▸ Your goal
Set down exactly the lines in the records below that run from the line with "desires, and concerns can promote a sense" to the line with "more constructive dialogue and prevent", inclusive, and nothing more.

▸ Collected data

______________________________

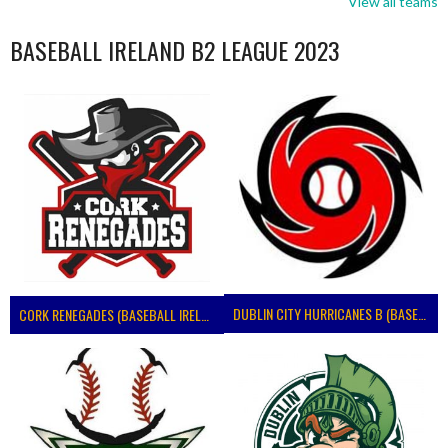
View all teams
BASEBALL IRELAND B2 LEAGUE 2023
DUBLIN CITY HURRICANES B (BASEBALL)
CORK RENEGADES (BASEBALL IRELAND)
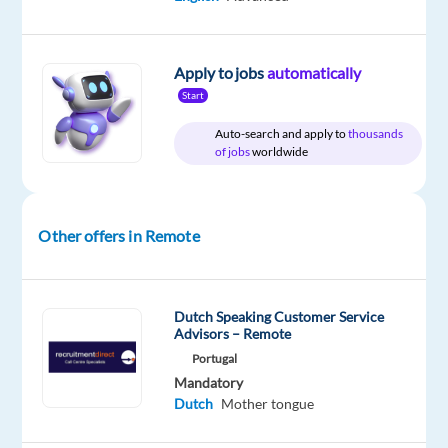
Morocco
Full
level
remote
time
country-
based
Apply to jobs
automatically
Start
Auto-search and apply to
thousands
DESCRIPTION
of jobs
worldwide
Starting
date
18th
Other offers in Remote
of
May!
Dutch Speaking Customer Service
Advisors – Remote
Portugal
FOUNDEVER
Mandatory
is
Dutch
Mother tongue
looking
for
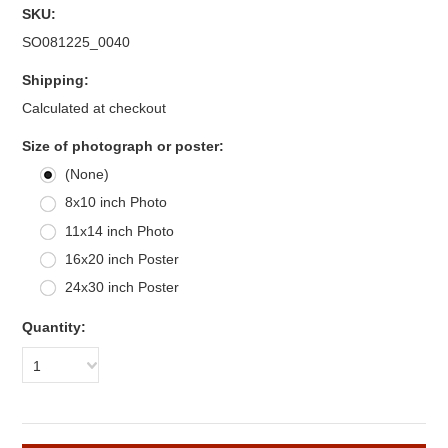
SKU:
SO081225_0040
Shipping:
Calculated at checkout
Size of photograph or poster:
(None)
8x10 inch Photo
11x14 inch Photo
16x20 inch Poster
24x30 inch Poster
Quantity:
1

______________________________

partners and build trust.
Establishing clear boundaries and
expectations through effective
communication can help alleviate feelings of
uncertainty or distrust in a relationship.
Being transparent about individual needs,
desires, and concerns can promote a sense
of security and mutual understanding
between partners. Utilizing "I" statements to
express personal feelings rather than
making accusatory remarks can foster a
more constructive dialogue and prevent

______________________________

▸ Exercise solution
desires, and concerns can promote a sense
of security and mutual understanding
between partners. Utilizing "I" statements to
express personal feelings rather than
making accusatory remarks can foster a
more constructive dialogue and prevent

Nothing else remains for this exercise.